In recent years, startling evidence has come to light indicating that medical science, which remarkably evolves, has provided the number of elderly people in population with the opportunity to continue to increase. However, every coin has two sides and so does this issue.
There are many significant advantages of this medical advance. First and foremost, the older generation's offspring may benefit from their wisdom, on the grounds that they must have gained many experiences. As a result, the elderly will offer the ideal advice on life. Apart from that, since a hectic schedule has dominated every parent's life, pensioners could contribute to the upbringing of their grandchildren and to the housework, too. Last but not least, the longer people live, the more time they have to not only to spend quality time with their family, but also to enjoy their retirement by being active. For instance, they could undoubtedly travel and do some voluntary work, such as working in a charity.

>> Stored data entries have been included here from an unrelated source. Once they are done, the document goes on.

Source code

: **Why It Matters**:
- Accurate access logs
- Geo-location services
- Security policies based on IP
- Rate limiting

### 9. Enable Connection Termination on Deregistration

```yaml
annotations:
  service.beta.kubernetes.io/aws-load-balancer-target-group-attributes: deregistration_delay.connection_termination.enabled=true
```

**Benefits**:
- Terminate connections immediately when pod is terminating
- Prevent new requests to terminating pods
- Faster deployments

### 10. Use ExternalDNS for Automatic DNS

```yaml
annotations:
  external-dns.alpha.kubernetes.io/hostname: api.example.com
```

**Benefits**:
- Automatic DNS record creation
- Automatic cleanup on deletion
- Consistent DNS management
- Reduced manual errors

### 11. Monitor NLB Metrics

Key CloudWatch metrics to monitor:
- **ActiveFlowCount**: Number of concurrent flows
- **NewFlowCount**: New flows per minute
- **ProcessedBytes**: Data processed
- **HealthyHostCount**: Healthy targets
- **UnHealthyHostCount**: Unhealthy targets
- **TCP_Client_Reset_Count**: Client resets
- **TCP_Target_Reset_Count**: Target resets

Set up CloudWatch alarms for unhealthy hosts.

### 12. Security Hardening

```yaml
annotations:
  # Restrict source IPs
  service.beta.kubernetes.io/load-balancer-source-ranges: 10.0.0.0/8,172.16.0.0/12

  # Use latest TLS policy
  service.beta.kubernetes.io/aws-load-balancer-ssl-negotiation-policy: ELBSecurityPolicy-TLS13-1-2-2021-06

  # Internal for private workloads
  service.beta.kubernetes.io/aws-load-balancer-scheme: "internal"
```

On the other hand, there are many adverse implications, which mostly concern society. Firstly, senion citizens constitute a financial burden both on their family, since the relatives are obliged to consistently take care of them, instead of resorting to a nursery home, which is inhumane, and on society itself. A case in point is that pay-as-you-go phenomenon, a social insurance system in which current contributors pay the expenses for the current recipients. Consequently, there is a shortage in employees' income and in their future pension. Furthermore, the taxpayers' many is invested in geriatric care, for example, medication and appropriate equipment in hospitals. Lastly, the problem of overpopulation may arise.
Taking all this into consideration, there is no doubt in my mind that the advantages are outweighed by the disadvantages. It is an undisputed fact, though, that with proper planning we could reap the benefits of such scientific improvement without exerting pressure on other societal members.